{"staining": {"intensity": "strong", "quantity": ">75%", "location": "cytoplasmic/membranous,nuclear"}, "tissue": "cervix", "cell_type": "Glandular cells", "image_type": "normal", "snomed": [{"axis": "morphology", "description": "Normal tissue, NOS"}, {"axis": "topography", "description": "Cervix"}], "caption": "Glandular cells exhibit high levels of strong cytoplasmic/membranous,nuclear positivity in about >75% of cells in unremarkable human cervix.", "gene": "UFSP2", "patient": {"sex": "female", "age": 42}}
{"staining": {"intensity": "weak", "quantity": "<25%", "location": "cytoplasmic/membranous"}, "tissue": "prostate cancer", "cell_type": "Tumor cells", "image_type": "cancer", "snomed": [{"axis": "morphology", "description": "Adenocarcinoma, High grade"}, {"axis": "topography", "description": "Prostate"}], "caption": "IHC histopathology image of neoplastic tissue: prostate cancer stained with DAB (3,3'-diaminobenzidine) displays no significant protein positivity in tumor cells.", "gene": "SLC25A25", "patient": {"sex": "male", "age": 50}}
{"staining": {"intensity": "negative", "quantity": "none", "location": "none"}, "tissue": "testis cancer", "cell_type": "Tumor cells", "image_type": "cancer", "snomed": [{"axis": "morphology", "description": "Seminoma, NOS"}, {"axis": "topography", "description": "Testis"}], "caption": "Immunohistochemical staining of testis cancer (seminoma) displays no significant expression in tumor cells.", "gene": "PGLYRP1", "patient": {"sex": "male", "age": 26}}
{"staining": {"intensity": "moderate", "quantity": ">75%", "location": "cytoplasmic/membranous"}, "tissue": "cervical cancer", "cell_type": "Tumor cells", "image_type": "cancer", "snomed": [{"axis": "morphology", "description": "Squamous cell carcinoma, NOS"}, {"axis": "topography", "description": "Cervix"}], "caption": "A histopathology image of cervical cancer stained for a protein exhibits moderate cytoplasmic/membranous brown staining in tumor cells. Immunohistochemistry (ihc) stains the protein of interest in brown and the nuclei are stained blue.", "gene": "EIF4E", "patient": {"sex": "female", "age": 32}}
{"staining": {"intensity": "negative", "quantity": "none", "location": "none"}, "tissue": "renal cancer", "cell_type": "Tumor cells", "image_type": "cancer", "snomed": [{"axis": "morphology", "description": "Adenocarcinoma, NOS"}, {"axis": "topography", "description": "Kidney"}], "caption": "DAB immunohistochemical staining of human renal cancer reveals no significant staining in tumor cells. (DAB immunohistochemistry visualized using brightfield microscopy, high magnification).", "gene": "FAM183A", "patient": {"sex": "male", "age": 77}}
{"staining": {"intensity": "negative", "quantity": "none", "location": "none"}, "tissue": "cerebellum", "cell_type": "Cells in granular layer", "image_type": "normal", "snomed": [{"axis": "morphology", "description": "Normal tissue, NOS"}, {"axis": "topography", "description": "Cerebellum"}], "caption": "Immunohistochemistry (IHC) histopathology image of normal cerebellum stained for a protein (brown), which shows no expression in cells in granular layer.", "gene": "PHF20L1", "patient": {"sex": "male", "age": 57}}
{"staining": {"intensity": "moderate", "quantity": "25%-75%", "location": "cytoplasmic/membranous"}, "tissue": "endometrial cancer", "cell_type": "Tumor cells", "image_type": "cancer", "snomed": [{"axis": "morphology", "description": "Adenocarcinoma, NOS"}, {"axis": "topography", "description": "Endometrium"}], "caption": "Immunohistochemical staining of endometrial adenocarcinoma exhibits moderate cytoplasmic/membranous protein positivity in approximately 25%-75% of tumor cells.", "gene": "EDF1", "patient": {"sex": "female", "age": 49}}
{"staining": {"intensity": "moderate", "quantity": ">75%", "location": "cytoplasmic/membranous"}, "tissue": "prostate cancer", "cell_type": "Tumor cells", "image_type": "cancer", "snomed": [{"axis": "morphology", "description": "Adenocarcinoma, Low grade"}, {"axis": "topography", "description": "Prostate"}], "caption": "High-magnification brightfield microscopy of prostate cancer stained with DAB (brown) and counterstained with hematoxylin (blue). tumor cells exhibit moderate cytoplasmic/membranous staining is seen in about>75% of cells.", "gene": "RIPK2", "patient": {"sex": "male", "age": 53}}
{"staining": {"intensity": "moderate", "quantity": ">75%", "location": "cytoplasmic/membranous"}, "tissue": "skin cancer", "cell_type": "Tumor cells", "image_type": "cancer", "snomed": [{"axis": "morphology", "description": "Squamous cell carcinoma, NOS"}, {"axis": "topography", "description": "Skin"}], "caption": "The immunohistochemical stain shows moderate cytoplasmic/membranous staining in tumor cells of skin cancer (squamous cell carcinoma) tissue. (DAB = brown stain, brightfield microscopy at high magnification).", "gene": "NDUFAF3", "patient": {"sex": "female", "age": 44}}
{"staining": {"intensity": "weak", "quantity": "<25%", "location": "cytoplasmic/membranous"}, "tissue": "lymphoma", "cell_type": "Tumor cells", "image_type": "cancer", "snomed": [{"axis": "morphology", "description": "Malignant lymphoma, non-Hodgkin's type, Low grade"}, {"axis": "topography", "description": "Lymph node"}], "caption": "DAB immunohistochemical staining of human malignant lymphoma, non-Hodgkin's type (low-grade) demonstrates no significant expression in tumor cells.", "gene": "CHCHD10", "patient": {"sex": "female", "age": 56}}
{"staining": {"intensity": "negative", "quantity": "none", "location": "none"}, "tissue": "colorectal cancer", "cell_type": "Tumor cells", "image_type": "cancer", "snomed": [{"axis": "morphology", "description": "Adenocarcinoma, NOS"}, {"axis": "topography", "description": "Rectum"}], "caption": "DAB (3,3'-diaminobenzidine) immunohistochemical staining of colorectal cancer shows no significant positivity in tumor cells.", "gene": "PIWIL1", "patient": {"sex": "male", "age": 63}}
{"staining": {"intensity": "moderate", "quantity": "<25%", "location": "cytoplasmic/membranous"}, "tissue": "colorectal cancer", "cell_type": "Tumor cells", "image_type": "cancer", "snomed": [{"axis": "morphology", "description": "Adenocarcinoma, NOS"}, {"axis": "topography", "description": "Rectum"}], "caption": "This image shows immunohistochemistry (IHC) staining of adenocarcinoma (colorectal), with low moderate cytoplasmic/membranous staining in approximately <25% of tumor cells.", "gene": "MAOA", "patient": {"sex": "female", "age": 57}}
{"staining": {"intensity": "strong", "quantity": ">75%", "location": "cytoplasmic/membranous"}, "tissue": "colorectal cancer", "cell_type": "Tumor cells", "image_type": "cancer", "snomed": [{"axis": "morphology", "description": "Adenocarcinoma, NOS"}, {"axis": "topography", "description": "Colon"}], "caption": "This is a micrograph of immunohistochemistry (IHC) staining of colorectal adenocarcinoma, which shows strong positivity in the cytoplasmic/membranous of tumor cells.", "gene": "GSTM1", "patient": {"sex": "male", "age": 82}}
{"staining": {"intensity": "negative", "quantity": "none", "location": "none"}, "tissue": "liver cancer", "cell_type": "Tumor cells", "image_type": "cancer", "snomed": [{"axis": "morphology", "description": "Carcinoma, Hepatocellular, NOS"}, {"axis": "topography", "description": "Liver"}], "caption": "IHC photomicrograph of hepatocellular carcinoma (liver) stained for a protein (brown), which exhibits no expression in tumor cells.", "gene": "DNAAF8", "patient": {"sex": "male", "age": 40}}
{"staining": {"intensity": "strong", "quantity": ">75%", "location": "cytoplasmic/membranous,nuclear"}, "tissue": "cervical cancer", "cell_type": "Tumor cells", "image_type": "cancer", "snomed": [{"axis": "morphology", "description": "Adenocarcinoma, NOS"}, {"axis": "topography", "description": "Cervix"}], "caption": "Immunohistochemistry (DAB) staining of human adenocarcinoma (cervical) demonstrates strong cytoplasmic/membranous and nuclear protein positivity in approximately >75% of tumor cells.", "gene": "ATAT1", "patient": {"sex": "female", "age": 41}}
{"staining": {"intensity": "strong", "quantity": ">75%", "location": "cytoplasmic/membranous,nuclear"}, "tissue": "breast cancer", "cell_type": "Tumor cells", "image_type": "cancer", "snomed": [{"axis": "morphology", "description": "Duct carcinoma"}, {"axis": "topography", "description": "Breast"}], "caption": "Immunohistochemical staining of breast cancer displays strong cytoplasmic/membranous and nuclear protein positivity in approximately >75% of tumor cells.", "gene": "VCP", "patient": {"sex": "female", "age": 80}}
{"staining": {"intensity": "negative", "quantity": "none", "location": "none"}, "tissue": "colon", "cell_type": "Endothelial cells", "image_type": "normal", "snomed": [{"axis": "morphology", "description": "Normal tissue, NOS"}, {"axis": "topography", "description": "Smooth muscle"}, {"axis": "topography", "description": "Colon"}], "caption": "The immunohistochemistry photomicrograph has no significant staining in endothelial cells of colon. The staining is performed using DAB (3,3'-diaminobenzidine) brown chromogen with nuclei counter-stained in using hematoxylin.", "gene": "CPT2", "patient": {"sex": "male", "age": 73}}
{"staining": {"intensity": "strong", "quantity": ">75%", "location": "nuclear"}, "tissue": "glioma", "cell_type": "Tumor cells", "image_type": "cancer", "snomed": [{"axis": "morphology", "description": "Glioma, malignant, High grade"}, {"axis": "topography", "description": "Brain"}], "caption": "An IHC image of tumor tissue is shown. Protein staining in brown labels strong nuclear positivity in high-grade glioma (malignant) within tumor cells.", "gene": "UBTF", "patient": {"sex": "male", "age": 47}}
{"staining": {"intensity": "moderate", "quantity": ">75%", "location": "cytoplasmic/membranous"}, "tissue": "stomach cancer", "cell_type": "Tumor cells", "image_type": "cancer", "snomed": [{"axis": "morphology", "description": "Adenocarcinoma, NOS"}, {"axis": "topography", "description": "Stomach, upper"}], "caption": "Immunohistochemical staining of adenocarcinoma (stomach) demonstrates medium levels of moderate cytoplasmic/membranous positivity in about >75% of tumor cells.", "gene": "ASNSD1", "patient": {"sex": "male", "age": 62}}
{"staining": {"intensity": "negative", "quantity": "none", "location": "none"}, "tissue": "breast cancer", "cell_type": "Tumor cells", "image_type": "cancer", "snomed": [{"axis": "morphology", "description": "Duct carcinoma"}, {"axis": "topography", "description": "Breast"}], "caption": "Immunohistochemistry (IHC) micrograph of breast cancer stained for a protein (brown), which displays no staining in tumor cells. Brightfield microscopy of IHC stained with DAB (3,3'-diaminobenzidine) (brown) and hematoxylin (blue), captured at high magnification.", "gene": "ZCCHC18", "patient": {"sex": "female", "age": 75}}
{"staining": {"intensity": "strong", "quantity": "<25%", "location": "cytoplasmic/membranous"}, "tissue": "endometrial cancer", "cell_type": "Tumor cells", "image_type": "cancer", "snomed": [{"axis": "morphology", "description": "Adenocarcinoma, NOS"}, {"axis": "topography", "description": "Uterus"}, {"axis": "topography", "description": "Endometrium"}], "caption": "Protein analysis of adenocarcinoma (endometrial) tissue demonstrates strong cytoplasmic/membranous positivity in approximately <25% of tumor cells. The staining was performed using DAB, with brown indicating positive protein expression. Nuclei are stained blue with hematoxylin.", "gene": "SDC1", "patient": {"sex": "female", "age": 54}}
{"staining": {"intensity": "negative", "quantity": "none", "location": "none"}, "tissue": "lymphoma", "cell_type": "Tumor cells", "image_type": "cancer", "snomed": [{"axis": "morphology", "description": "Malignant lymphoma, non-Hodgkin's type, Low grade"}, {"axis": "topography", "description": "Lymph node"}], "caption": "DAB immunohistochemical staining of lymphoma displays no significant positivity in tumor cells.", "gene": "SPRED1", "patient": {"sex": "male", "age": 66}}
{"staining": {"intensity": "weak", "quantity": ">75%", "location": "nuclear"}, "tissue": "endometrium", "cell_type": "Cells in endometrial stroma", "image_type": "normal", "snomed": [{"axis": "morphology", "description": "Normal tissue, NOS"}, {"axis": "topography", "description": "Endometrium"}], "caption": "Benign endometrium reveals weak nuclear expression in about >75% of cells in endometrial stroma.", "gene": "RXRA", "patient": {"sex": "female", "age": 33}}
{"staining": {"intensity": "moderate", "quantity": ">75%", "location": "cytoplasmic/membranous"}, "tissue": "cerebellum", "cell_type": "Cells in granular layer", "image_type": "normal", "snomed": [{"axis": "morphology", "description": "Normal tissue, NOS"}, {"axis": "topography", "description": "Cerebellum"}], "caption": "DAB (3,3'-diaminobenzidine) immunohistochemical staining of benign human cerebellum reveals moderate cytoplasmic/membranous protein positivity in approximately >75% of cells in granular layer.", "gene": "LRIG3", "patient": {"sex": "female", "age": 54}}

■ ■ ■ ■ ■ ■ ■

=== WHAT THIS TASK INVOLVES ===
Retype the lines of the material from the one containing "endometrium reveals weak" through the last line, exactly, and give no other lines.

=== THE ANSWER ===
{"staining": {"intensity": "weak", "quantity": ">75%", "location": "nuclear"}, "tissue": "endometrium", "cell_type": "Cells in endometrial stroma", "image_type": "normal", "snomed": [{"axis": "morphology", "description": "Normal tissue, NOS"}, {"axis": "topography", "description": "Endometrium"}], "caption": "Benign endometrium reveals weak nuclear expression in about >75% of cells in endometrial stroma.", "gene": "RXRA", "patient": {"sex": "female", "age": 33}}
{"staining": {"intensity": "moderate", "quantity": ">75%", "location": "cytoplasmic/membranous"}, "tissue": "cerebellum", "cell_type": "Cells in granular layer", "image_type": "normal", "snomed": [{"axis": "morphology", "description": "Normal tissue, NOS"}, {"axis": "topography", "description": "Cerebellum"}], "caption": "DAB (3,3'-diaminobenzidine) immunohistochemical staining of benign human cerebellum reveals moderate cytoplasmic/membranous protein positivity in approximately >75% of cells in granular layer.", "gene": "LRIG3", "patient": {"sex": "female", "age": 54}}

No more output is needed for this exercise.